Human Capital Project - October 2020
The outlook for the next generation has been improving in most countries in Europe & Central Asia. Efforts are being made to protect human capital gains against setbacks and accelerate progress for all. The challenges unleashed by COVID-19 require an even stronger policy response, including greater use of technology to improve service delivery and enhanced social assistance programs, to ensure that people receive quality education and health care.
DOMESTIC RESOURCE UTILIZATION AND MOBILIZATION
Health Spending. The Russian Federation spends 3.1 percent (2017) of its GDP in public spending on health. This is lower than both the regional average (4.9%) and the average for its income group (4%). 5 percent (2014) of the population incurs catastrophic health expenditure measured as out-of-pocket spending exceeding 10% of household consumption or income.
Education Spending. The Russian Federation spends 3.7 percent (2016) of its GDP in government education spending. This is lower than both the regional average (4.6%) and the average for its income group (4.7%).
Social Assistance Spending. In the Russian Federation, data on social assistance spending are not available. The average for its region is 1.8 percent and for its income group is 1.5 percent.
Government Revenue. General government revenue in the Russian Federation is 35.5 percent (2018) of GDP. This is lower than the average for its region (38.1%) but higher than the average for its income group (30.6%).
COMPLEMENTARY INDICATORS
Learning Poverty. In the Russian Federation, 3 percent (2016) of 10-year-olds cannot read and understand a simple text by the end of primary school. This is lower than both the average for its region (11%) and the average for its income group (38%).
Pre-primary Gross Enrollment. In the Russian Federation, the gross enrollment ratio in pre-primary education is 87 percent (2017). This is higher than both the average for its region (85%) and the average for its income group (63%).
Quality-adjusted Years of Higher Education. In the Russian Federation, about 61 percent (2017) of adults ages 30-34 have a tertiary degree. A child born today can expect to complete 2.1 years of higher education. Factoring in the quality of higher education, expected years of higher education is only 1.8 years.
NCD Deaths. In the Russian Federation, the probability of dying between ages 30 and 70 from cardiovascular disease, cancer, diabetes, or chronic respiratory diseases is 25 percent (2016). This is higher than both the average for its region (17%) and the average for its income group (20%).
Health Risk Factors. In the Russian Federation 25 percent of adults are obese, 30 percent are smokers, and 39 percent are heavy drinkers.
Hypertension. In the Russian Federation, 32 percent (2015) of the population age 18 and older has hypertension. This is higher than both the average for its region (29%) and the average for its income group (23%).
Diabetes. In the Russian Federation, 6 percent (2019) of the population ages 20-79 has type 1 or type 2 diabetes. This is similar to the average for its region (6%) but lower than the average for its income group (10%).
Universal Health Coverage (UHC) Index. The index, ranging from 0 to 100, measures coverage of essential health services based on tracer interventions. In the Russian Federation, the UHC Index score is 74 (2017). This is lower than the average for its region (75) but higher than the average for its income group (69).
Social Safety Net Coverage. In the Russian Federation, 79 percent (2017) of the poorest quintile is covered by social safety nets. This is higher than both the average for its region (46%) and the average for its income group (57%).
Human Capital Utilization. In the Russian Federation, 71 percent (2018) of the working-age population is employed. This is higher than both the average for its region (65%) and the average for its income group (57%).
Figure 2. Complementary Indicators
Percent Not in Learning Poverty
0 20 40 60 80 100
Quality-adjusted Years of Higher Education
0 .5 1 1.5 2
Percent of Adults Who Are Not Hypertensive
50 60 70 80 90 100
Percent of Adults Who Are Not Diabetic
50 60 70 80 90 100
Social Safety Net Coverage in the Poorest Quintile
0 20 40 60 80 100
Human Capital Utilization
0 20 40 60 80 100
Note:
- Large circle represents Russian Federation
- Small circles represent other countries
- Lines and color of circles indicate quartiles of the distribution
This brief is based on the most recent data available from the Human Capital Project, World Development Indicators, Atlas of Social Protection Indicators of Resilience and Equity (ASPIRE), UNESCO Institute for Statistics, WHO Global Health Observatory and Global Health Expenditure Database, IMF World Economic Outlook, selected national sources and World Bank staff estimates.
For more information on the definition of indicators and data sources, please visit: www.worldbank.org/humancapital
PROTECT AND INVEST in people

• What is expected: Across the records above, tally the lines that contain "ages" and give the result as a number alone.

• Written reply: 3